Count the lines of the records below that contain the string "instances", matching case exactly. Reply with only the number.

[Rows from a segmentation dataset]
--- BEGIN ---

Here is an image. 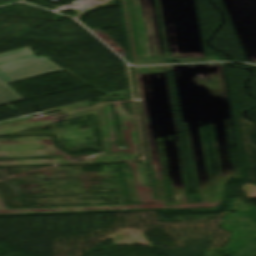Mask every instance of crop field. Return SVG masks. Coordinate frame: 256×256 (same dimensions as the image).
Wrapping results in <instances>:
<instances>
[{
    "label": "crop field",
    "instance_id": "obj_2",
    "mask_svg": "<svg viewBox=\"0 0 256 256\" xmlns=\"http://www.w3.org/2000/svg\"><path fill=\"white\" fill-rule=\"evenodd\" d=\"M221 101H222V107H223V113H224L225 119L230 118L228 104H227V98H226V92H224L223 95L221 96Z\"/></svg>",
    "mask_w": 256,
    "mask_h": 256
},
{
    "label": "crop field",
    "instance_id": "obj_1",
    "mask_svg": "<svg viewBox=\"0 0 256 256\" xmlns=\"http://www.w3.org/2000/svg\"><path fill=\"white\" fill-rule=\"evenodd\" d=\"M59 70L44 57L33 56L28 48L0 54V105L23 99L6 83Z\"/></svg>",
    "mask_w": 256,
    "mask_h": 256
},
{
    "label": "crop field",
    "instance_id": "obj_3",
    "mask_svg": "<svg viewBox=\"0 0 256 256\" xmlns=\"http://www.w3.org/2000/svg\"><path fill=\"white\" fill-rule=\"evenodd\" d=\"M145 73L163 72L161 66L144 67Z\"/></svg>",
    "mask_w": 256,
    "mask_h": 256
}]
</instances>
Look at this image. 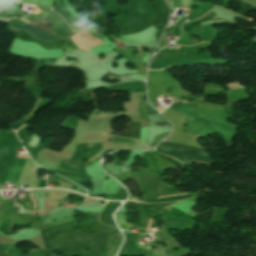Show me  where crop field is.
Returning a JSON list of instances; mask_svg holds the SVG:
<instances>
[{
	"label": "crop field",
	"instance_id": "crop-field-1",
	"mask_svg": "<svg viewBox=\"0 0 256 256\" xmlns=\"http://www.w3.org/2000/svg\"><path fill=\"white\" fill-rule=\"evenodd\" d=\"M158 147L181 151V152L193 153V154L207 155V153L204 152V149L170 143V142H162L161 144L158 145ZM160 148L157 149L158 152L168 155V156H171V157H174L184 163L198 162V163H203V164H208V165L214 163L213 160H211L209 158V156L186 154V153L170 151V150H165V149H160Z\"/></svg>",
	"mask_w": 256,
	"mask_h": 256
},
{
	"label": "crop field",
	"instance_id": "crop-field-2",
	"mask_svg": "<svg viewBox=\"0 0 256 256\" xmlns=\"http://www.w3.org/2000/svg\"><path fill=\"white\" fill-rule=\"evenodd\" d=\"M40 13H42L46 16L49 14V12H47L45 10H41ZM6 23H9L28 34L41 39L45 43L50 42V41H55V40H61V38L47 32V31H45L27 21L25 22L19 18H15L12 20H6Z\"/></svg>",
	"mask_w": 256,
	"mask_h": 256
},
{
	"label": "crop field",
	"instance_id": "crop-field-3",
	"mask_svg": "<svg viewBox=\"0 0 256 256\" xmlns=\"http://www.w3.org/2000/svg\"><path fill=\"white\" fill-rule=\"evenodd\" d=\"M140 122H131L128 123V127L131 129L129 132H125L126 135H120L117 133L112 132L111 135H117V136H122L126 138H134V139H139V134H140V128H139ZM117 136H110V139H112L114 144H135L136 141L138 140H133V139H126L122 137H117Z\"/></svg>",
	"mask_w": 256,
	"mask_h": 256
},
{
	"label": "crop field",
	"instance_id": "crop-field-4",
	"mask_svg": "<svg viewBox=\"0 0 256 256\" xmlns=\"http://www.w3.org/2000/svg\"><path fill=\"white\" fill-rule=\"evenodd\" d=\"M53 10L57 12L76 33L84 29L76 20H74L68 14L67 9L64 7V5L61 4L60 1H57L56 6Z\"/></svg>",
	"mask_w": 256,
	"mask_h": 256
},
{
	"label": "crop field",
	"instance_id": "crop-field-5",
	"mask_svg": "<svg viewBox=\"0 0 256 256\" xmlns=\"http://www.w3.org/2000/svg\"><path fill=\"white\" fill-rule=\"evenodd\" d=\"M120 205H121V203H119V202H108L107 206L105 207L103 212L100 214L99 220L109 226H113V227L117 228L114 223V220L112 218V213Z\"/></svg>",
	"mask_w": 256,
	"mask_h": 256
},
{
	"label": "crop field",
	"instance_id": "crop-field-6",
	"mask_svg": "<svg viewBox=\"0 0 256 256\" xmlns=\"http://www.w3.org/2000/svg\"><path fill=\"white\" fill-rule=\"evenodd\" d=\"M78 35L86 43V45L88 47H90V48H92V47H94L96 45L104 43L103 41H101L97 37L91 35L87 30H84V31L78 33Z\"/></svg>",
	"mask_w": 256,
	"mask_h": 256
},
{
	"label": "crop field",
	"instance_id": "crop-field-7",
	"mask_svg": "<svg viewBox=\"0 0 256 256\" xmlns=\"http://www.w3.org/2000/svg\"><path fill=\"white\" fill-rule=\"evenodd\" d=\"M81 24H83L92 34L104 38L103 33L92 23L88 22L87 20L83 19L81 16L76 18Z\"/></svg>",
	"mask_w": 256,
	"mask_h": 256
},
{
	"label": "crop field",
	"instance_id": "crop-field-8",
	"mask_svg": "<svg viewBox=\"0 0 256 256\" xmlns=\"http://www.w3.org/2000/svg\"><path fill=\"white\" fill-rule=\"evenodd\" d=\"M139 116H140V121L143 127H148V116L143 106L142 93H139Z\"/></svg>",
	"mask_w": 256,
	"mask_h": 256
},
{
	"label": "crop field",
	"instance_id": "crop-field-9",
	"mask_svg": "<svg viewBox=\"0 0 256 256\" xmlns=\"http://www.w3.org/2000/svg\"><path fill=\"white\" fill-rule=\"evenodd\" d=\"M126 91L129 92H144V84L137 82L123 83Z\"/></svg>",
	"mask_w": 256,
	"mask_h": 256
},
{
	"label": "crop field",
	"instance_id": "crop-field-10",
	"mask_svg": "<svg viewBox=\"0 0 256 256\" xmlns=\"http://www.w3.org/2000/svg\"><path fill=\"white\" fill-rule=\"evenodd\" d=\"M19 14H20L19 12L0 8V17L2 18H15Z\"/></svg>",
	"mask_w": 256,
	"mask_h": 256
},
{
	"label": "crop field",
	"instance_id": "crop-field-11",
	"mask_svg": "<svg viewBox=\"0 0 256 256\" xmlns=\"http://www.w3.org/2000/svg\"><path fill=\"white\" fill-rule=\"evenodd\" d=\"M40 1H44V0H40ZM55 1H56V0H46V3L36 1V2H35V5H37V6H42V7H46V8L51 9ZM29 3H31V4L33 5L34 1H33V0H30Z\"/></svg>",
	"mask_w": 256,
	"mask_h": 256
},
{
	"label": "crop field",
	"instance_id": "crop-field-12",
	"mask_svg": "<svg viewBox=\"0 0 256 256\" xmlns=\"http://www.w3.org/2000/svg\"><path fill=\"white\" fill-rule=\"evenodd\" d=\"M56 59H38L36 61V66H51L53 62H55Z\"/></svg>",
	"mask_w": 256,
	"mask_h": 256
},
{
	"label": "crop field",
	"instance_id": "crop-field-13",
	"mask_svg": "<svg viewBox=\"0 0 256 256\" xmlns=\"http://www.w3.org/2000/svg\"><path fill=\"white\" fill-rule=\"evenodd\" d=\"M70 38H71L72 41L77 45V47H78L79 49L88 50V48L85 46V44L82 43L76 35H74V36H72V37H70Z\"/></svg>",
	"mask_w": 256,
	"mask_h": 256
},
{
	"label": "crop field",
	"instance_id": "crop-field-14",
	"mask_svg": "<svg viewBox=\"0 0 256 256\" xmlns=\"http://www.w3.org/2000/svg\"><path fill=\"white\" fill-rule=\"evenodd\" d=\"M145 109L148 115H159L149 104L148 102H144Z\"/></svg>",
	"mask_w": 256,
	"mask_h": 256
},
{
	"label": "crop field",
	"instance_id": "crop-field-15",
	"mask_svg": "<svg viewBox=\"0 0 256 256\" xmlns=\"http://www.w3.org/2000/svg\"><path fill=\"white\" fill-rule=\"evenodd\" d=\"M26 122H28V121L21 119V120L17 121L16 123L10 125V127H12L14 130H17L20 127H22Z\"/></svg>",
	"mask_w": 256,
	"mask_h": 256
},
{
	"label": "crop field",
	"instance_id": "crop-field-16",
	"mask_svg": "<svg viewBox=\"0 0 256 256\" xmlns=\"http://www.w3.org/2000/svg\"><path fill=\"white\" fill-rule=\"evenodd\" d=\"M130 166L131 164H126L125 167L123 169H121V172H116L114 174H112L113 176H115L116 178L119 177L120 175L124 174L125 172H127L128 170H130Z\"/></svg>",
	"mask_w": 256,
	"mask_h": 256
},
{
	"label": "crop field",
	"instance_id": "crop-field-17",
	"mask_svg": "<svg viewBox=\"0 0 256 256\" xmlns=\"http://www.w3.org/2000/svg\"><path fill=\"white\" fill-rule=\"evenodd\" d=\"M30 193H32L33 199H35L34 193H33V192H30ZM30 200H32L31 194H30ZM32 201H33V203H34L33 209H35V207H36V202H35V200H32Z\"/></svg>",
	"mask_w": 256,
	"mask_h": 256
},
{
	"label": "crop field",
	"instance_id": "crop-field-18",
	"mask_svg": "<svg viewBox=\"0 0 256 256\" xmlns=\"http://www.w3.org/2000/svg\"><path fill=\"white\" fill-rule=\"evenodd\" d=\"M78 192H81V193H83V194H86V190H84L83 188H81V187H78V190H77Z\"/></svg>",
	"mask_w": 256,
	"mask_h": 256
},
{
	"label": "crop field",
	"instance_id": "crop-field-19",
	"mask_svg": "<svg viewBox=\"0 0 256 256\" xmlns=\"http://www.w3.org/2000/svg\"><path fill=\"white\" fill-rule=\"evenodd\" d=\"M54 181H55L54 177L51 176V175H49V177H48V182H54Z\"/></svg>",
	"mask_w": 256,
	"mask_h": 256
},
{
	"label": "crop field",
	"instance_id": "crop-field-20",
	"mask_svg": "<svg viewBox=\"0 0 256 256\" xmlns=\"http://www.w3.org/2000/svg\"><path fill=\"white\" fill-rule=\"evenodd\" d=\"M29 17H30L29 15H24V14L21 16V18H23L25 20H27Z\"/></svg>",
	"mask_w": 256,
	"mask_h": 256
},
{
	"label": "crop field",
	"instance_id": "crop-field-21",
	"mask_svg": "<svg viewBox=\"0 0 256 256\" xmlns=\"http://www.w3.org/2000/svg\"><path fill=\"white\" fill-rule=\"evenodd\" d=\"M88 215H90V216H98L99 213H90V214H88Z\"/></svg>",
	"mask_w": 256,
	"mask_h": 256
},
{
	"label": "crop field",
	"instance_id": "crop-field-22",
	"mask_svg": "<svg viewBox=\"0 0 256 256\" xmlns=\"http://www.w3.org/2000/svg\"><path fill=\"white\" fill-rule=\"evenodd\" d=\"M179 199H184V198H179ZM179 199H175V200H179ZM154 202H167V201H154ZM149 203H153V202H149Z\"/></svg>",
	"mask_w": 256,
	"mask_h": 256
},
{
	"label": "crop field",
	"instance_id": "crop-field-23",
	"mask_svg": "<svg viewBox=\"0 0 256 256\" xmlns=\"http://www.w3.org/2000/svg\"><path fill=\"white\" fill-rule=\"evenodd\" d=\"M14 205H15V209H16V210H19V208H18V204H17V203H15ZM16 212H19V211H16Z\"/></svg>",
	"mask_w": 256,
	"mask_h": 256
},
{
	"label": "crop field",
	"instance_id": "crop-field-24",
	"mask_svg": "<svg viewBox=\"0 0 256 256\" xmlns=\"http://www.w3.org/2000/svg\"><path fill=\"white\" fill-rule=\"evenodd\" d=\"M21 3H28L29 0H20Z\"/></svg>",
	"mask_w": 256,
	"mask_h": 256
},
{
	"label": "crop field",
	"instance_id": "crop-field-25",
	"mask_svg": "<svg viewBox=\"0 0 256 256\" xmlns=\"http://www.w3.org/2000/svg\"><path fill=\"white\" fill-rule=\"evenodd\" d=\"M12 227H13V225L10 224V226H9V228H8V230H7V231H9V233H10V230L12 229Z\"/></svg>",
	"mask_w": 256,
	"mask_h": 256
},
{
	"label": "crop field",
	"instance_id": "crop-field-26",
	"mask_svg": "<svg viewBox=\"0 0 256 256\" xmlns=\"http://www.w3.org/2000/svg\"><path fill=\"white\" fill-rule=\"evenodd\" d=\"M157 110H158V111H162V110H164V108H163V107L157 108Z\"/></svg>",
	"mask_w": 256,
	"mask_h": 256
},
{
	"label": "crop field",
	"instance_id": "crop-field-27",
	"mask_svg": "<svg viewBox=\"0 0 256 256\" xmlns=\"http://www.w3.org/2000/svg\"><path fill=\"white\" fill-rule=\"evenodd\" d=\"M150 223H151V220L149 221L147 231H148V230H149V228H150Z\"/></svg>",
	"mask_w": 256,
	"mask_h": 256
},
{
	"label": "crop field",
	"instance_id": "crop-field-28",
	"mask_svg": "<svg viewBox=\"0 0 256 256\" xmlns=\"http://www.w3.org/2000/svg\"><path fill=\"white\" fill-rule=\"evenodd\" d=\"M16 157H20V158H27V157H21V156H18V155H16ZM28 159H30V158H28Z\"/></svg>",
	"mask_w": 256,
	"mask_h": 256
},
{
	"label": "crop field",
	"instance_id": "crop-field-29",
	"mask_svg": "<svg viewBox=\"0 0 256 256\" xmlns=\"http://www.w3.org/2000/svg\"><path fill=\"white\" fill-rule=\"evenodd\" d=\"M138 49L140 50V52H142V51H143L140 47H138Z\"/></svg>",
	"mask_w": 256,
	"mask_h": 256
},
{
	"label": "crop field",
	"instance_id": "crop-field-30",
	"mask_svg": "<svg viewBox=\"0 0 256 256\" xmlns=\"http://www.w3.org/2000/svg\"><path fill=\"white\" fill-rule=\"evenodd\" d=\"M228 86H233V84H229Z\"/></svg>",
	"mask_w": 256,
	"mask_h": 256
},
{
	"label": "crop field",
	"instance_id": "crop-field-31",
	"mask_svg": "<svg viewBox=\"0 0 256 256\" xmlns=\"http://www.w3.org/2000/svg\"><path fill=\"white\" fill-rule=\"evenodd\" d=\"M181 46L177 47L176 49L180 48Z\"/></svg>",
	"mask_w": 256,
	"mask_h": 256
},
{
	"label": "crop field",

--- END ---

• **Problem solution**: 5